**Work item**.
Where the records below reach the line containing "PUBLIC COMMUNICATIONS", start transcribing, and end with the line containing "4. Safe & Clean Proposed Budget FY 2022-2023", exactly and with nothing else added.

**Recorded information**.
##########
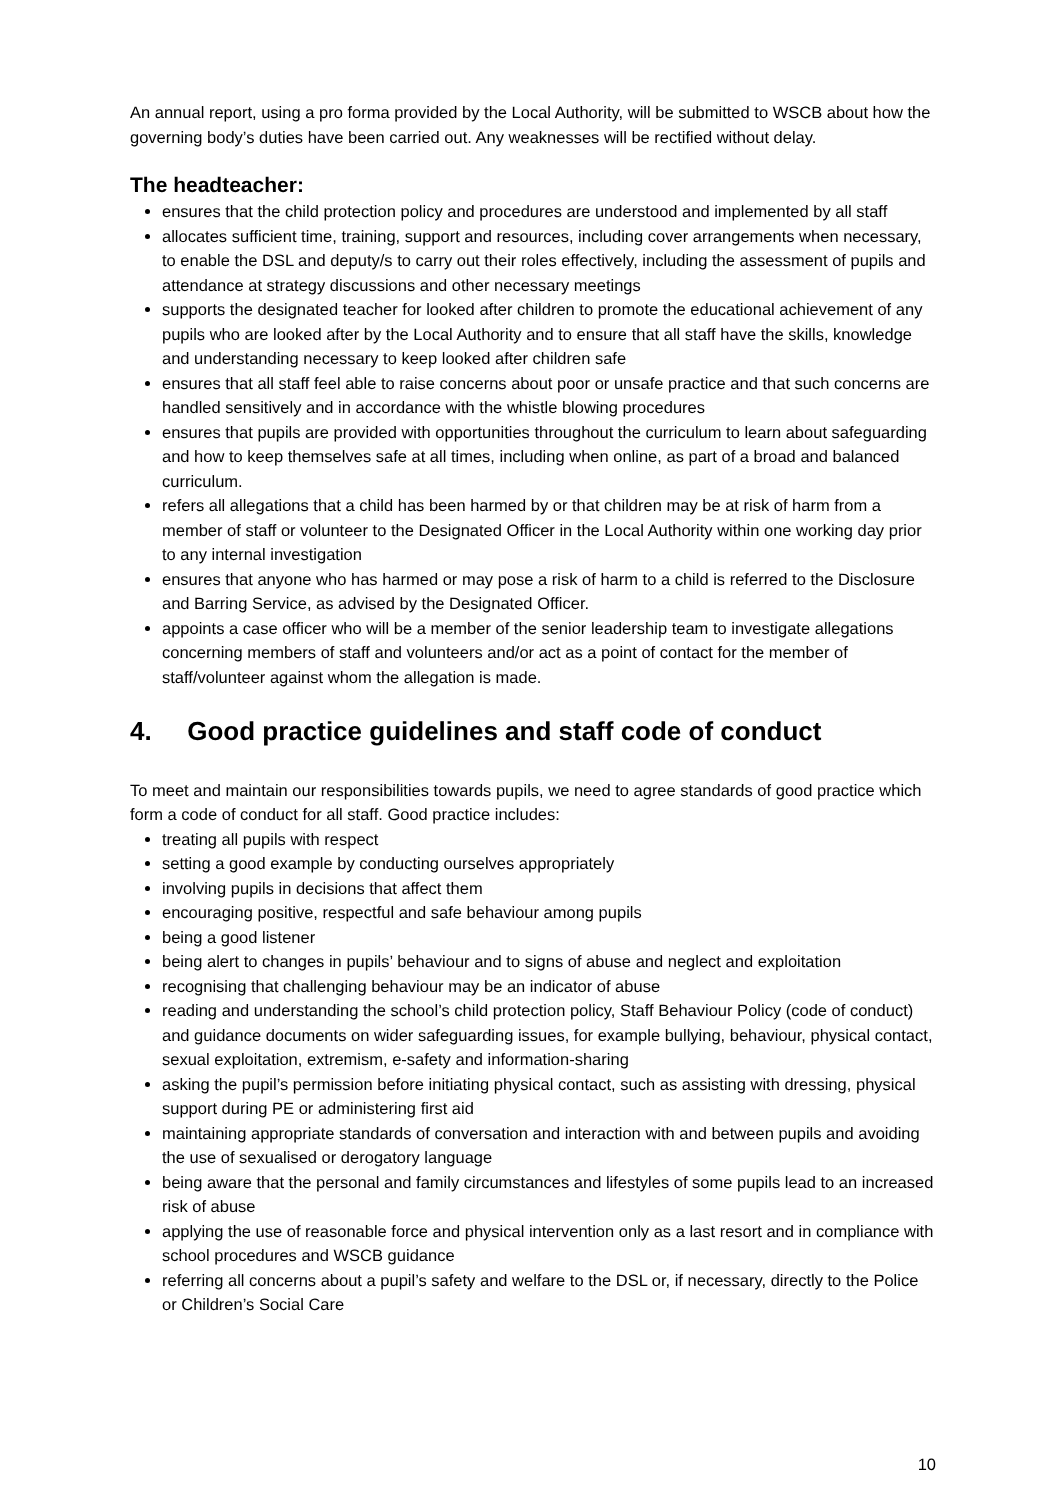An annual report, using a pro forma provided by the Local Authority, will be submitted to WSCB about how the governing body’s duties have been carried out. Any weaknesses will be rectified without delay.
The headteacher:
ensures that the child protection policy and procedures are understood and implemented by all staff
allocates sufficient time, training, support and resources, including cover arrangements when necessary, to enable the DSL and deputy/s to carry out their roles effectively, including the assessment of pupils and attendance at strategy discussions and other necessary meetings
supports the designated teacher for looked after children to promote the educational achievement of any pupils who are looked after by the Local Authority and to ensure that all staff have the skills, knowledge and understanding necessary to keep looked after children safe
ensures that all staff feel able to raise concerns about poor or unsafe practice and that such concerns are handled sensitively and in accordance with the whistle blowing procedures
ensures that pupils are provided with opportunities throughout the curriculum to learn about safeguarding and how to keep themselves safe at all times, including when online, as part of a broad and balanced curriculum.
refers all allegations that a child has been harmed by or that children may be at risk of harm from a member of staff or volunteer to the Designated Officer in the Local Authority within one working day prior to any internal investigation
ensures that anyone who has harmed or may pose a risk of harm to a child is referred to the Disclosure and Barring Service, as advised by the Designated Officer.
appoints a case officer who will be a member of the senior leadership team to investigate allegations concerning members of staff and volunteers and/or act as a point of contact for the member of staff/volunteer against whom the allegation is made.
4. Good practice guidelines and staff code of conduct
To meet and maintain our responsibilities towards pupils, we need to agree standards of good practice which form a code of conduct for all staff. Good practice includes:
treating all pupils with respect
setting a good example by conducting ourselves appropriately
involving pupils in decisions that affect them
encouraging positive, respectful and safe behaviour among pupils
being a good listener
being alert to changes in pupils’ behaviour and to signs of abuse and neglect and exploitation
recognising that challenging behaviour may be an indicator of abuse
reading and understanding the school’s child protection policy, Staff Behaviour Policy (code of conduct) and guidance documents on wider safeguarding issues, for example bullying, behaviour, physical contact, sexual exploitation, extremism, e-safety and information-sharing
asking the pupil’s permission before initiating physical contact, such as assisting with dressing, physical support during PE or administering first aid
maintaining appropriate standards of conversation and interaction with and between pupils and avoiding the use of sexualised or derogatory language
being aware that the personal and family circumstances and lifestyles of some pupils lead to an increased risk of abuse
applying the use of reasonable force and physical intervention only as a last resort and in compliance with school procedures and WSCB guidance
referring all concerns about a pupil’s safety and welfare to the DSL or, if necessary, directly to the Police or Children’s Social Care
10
##########
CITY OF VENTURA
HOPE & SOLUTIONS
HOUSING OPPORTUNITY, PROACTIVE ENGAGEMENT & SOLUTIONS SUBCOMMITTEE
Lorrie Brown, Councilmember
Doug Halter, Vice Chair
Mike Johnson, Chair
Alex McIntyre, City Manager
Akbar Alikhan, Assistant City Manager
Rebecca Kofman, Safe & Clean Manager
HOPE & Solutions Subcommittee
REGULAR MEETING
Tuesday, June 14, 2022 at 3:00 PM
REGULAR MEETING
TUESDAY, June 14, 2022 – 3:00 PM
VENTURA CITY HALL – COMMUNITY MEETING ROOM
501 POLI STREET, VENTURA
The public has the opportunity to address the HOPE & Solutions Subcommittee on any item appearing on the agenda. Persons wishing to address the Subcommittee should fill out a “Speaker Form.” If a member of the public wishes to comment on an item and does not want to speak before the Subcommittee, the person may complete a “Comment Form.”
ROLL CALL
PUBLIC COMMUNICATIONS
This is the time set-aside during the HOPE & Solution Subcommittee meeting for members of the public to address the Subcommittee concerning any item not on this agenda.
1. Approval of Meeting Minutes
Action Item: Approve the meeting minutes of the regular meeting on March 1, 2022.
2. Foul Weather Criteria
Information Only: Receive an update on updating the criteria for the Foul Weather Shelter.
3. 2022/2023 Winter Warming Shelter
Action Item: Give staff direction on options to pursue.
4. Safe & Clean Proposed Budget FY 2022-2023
##########
**Answer section**.
PUBLIC COMMUNICATIONS
This is the time set-aside during the HOPE & Solution Subcommittee meeting for members of the public to address the Subcommittee concerning any item not on this agenda.
1. Approval of Meeting Minutes
Action Item: Approve the meeting minutes of the regular meeting on March 1, 2022.
2. Foul Weather Criteria
Information Only: Receive an update on updating the criteria for the Foul Weather Shelter.
3. 2022/2023 Winter Warming Shelter
Action Item: Give staff direction on options to pursue.
4. Safe & Clean Proposed Budget FY 2022-2023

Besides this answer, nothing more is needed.